Cuba y los derechos informáticos

Cuando en el año 2015 la administración Obama permitió a las compañías estadounidenses contratar a programadores e informáticos cubanos, el gobierno de Raúl Castro se dio cuenta de que nadie había aclarado si esos programadores podían trabajar legalmente para compañías extranjeras.

Había un agujero en la legislación de una sociedad donde la combinación entre la empresa privada y las tecnologías de la información parecía algo impensable. Resultaba difícil creer que el país con el menor índice de acceso a Internet en todo el hemisferio occidental fuera capaz de brindar una fuerza de trabajo calificada con salarios de cinco dólares la hora.

Dos años después, en febrero de 2017, cuando se constituyó oficialmente el club de desarrolladores para Android, la comunidad de programadores cubanos atravesaba su mejor momento. Tenían, por supuesto, que sortear grandes dificultades: estaban casi obligados a trabajar offline (sin posibilidad de conexión o sin poder pagar los altos precios de una) y al intentar descargar software desde el sitio oficial de Android Studio el programa les devolvía un error que se traducía en “página bloqueada”.

_MATERIAL_
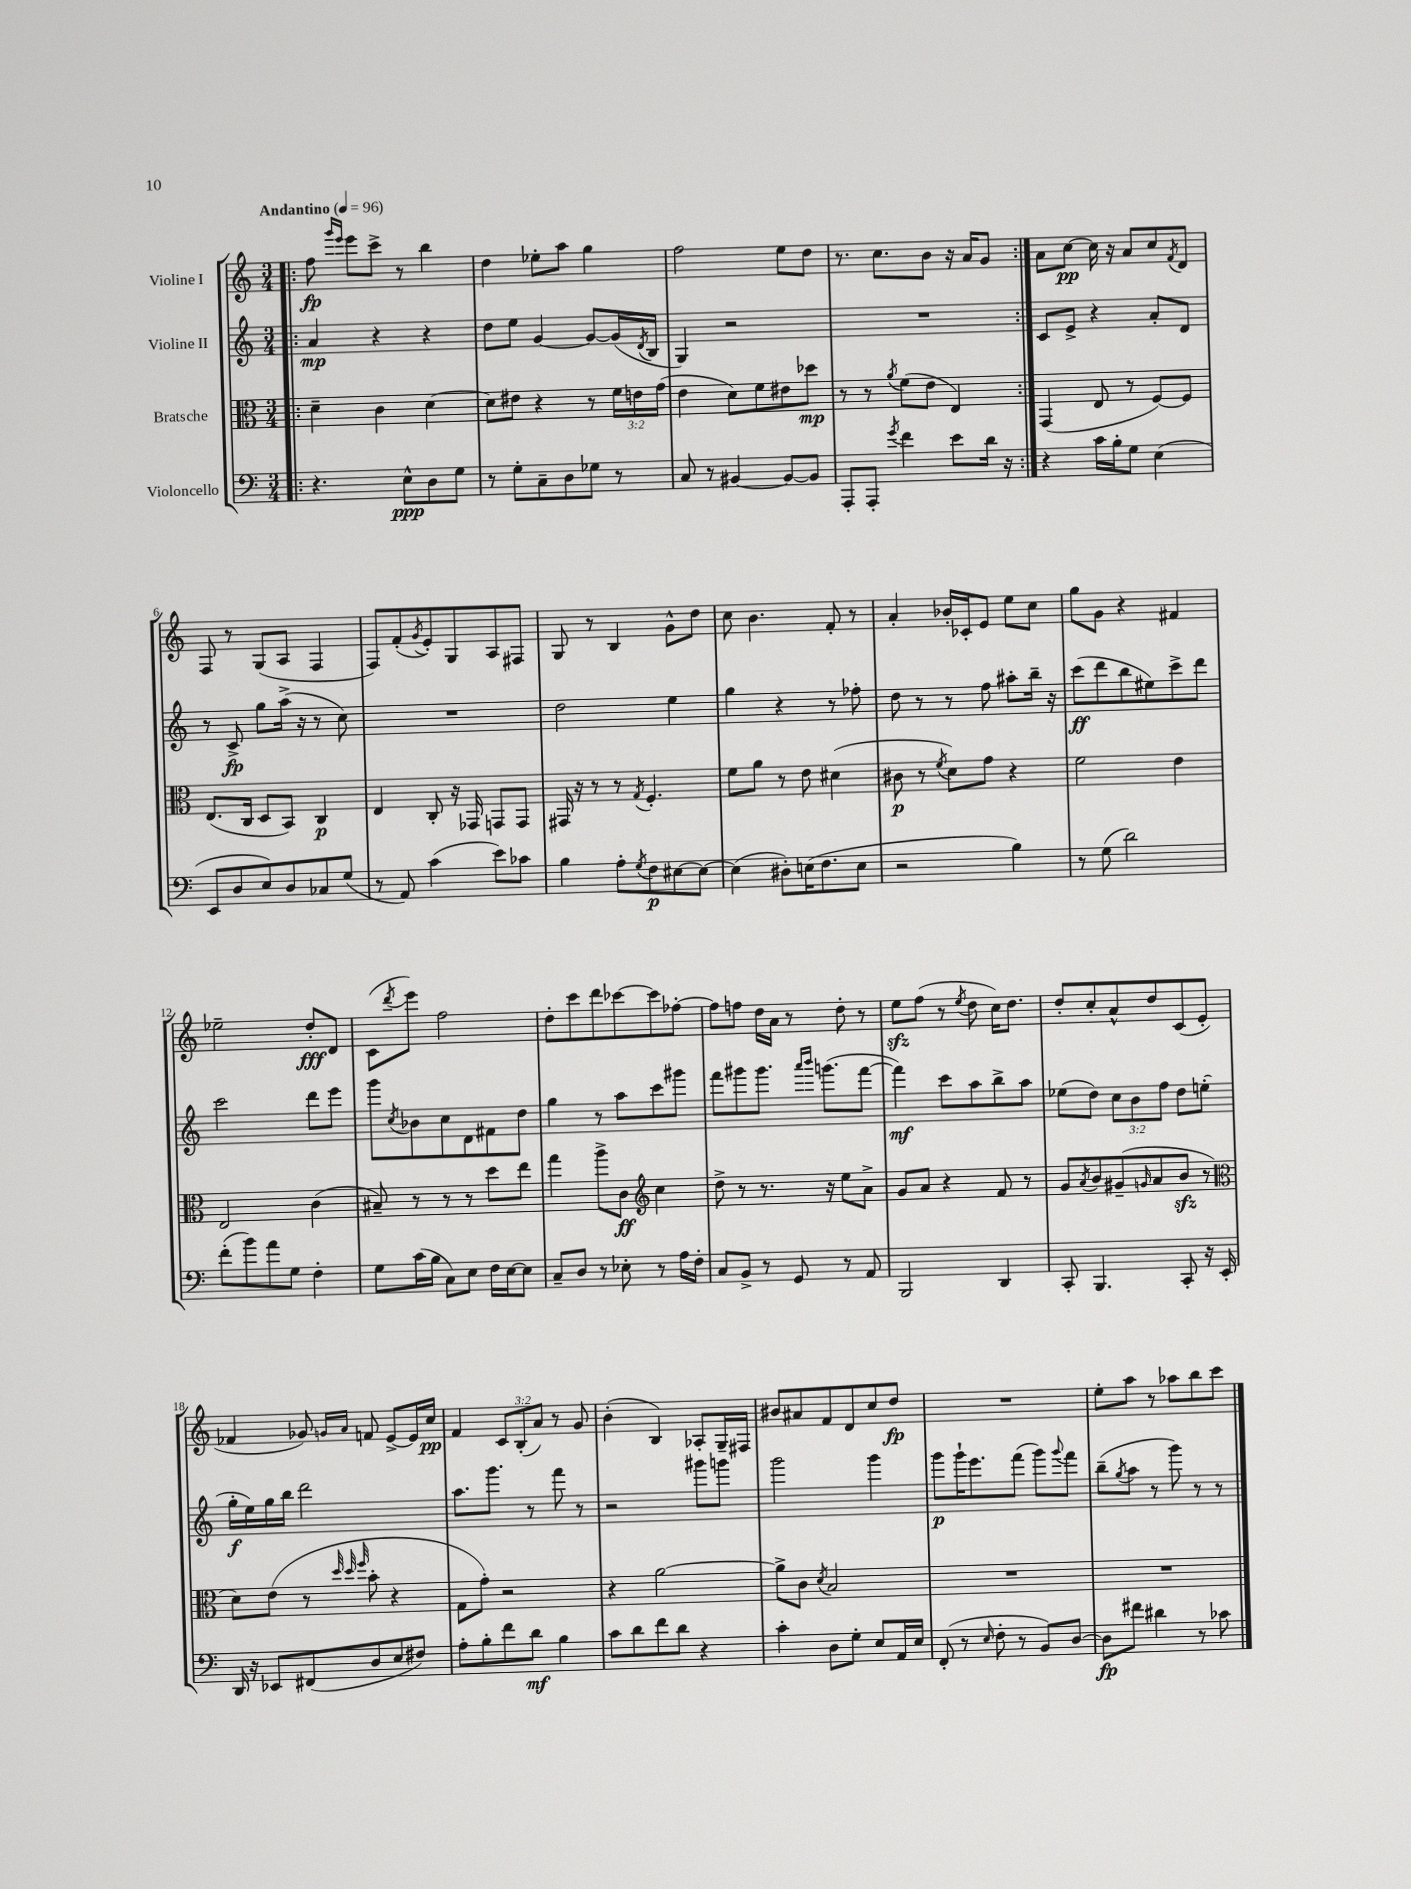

**kern	**kern	**kern	**kern
*staff4	*staff3	*staff2	*staff1
*clefF4	*clefC3	*clefG2	*clefG2
*k[]	*k[]	*k[]	*k[]
*M3/4	*M3/4	*M3/4	*M3/4
*MM96	*MM96	*MM96	*MM96
=!|:	=!|:	=!|:	=!|:
4.r	4d~\	4a/	8ff\
.	.	.	16qqggg/LL
.	.	.	16qqeee/JJ
.	.	.	8eee\L
.	4c\	4r	8ccc^\J
8E^^\L	.	.	8r
8D\	[4d\	4r	4bb\
8G\J	.	.	.
=	=	=	=
8r	8d\]L	8dd\L	4dd\
8G'\L	8e#\J	8ee\J	.
8C~\	4r	[4g/	8ee-'\L
8D\	.	.	8aa\J
8G-\J	8r	8g/_L	4gg\
8r	24f\LL	(16g/]L	.
.	24e\	.	.
.	.	8qd/	.
.	.	16B/JJ	.
.	(24g\JJ	.	.
=	=	=	=
8C/	4e\	4G/)	2ff\
8r	.	.	.
[4BB#/	8d\L)	2r	.
.	8f\	.	.
8BB#/_L	8e#\	.	8ee\L
8BB#/]J	8dd-\J	.	8dd\J
=	=	=	=
8AAA'/L	8r	2.r	8.r
8AAA'/J	8r	.	.
.	.	.	8.cc\L
8qg/	8qa/	.	.
4f\	(8f\L	.	.
.	8e\J	.	8b\J
8e\L	4E/)	.	16r
.	.	.	16a/LK
16d\Jk	.	.	8g/J
16r	.	.	.
=:|!	=:|!	=:|!	=:|!
4r	(4GG/	8c/L	8a\L
.	.	8e^/J	[8cc\J
16c\LL	8E/	4r	16cc\]
16B'\J	.	.	16r
8G\J	8r	.	8a/L
(4E\	[8F/L)	8a'/L	8cc/
.	.	.	8qf/
.	8F/]J	8d/J	8d/J
=	=	=	=
8EE/L	(8.E/L	8r	8F/
8D/	.	8c^/	8r
.	16C/Jk	.	.
8E/)	8D/L	8gg\L	(8G/L
8D/	8BB/J)	(16aa^\Jk	8A/J
.	.	16r	.
8C-/	4C/	8r	4F/
(8G/J	.	8cc\)	.
=	=	=	=
8r	4E/	2.r	8F/L)
8AA/)	.	.	(8f'/
.	.	.	8qg/
(4c\	8C'/	.	8e'/)
.	16r	.	8G/
.	16GG-/	.	.
8e\L)	8GG/L	.	8A/
8c-\J	8GG/J	.	8F#/J
=	=	=	=
4B\	16GG#/	2dd\	8G/
.	16r	.	.
.	8r	.	8r
8A'\L	8r	.	4B/
8qG/	8qG/	.	.
8F\	4.F'/	.	.
[8E#\	.	4ee\	8g^^\L
8E#\_J	.	.	8dd\J
=	=	=	=
(4E#\]	8f\L	4gg\	8cc\
.	8a\J	.	4.b\
8D#'\L)	8r	4r	.
(16E\K	8e\	.	.
8.F\	.	.	.
.	(4d#\	8r	8f'/
8E\J	.	8ff-'\	8r
=	=	=	=
2r	8c#\	8dd\	4a'/
.	8r	8r	.
.	8qf/	.	.
.	8d\L)	8r	16b-'/LL
.	.	.	16c-'/J
.	8g\J	8ff\	8e/J
4B\)	4r	8aa#'\L	8ee\L
.	.	16bb~\Jk	8cc\J
.	.	16r	.
=	=	=	=
8r	2f\	(8ccc\L	8gg\L
(8G\	.	8ddd\	8g\J
2d\)	.	8bb\	4r
.	.	8ee#\)	.
.	4e\	8ccc^\	4f#/
.	.	8ddd\J	.
=	=	=	=
(8f'\L	2E/	2ccc\	2ee-~\
8b\)	.	.	.
8a\	.	.	.
8G\J	.	.	.
4F'\	(4c\	8ddd\L	8dd'/L
.	.	8eee\J	8d/J
=	=	=	=
8G\L	8B#~/)	8ggg\L	(8c\L
.	.	8qcc/	8qddd/
(16c\L	8r	8b-\	8eee\J)
16B\JJ	.	.	.
8C\L)	8r	8cc\	2ff\
8E\J	8r	8d\	.
16F\LL	8dd\L	8f#\	.
[16E\J	.	.	.
8E\]J	8ee\J	8dd\J	.
=	=	=	=
8C~/L	4gg\	4gg\	8dd'\L
8D/J	.	.	8ccc\
8r	8aa^\L	8r	8ddd\
8E-'\	8c\J	8aa\L	[8ccc-\
*	*clefG2	*	*
8r	4cc\	8ccc\	8ccc-\]
16A\LL	.	8ggg#\J	[8ff-'\J
16F'\JJ	.	.	.
=	=	=	=
8C/L	8dd^\	8fff\L	8ff-\]L
8BB^/J	8r	8ggg#\	8ff\J
8r	8.r	8.ggg#\J	16dd\LL
.	.	.	16a\JJ
8GG/	.	.	8r
.	.	16qqaaa/LL	.
.	.	16qqbbb/JJ	.
.	16r	(8.ggg\L	.
8r	8ee\L	.	8dd'\
8AA/	8a^\J	[8fff\J	8r
=	=	=	=
2BBB/	8g/L	4fff\])	8ee\L
.	8a/J	.	(8ff\J
.	4r	8ccc\L	8r
.	.	.	8qee/
.	.	8aa\	8dd\
4DD/	8f/	8bb^\	16cc\LK)
.	.	.	8.dd\J
.	8r	8aa\J	.
=	=	=	=
8CC'/	8g/L	(8ee-\L	8dd'/L
.	8qa/	.	.
4.BBB/	8b/	8dd\J)	8cc'/
.	(8g#~/	12cc\L	8a^^/
.	.	12b\	.
.	16qqg/	.	.
.	8a/	.	8dd/
.	.	12ff\J	.
8CC'/	8b/J	8dd\L	(8c/
16r	8r	(8ee'\J	8e'/J
16EE'/	.	.	.
=	=	=	=
*	*clefC3	*	*
16DD/	8d\L)	16gg'\LL	4f-/
16r	.	16ee\)	.
8EE-/L	(8e\J	16gg\	.
.	.	16bb\JJ	.
(8FF#/	8r	2ddd\	8g-/)
.	32qqdd/	.	.
.	32qqdd/	.	16qqg/LL
.	32qqff/	.	16qqa/JJ
8D/	8b'\	.	8f/
8E/	4r	.	[8e^/L
8F#/J)	.	.	16e/]L
.	.	.	16cc/JJ
=	=	=	=
8A'\L	8G\L	8.aa\L	4f/
8B'\	8g'\J)	.	.
.	.	8.ggg\J	.
8f\	2r	.	12c/L
.	.	.	(12B'/
8d\J	.	8r	.
.	.	.	12a/J)
4B\	.	8fff\	8r
.	.	8r	8g/
=	=	=	=
8c\L	4r	2r	(4b'\
8d\	.	.	.
8f\	[2a\	.	4B/)
8d\J	.	.	.
4r	.	8ggg#\L	8A-'/L
.	.	8ggg\J	16G~/L
.	.	.	16F#/JJ
=	=	=	=
4c'\	8a^\]L	2ggg\	8b#/L
.	8c\J	.	8a#/
.	8qd/	.	.
8D\L	2B/	.	8f/
8G'\J	.	.	8d/
8E/L	.	4ggg\	8cc/
16AA/L	.	.	8dd/J
16E/JJ	.	.	.
=	=	=	=
(8FF'/	2.r	8ggg\L	2.r
8r	.	16ggg`\K	.
.	.	8.eee\	.
16qqE/	.	.	.
8F'\	.	.	.
8r	.	(8fff\J	.
8BB/L)	.	8ggg\L)	.
.	.	8qqggg/	.
[8D/J	.	8fff\J	.
=	=	=	=
8D\]L	2.r	(8bb~\L	8ee'\L
.	.	8qgg/	.
8f#\J	.	8aa\J	8aa\J
4d#\	.	8r	8r
.	.	8ggg\)	8aa-\L
8r	.	8r	8bb\
8c-\	.	8r	8ccc\J
==	==	==	==
*-	*-	*-	*-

_TAREAS PENDIENTES_
• A. Determine si las afirmaciones (i), (ii) y (iii) concuerdan con el texto sobre Cuba y los derechos informáticos, indicando en cada caso sí o no junto con las palabras decisivas del texto citadas literalmente. (i) En 2015 la administración Obama permitió a compañías estadounidenses contratar a programadores cubanos. (ii) El club de desarrolladores para Android se constituyó oficialmente en 2015. (iii) Los programadores cubanos descargaban software del sitio oficial de Android Studio sin obstáculos.
• B. Reproduzca sin alteraciones el fragmento del texto sobre Cuba y los derechos informáticos que comienza con las palabras que contienen "Cuba y los derechos" y concluye con "dólares la hora.".
• C. De acuerdo con el texto sobre Cuba y los derechos informáticos, ¿qué salario por hora se atribuye a la fuerza de trabajo calificada que el país podría brindar?

_SOLUCIONES_
• A.
(i) Sí: "Cuando en el año 2015 la administración Obama permitió a las compañías estadounidenses contratar a programadores e informáticos cubanos".
(ii) No: "en febrero de 2017, cuando se constituyó oficialmente el club de desarrolladores para Android".
(iii) No: "al intentar descargar software desde el sitio oficial de Android Studio el programa les devolvía un error que se traducía en “página bloqueada”".

• B.
Cuba y los derechos informáticos

Cuando en el año 2015 la administración Obama permitió a las compañías estadounidenses contratar a programadores e informáticos cubanos, el gobierno de Raúl Castro se dio cuenta de que nadie había aclarado si esos programadores podían trabajar legalmente para compañías extranjeras.

Había un agujero en la legislación de una sociedad donde la combinación entre la empresa privada y las tecnologías de la información parecía algo impensable. Resultaba difícil creer que el país con el menor índice de acceso a Internet en todo el hemisferio occidental fuera capaz de brindar una fuerza de trabajo calificada con salarios de cinco dólares la hora.

• C. Cinco dólares la hora.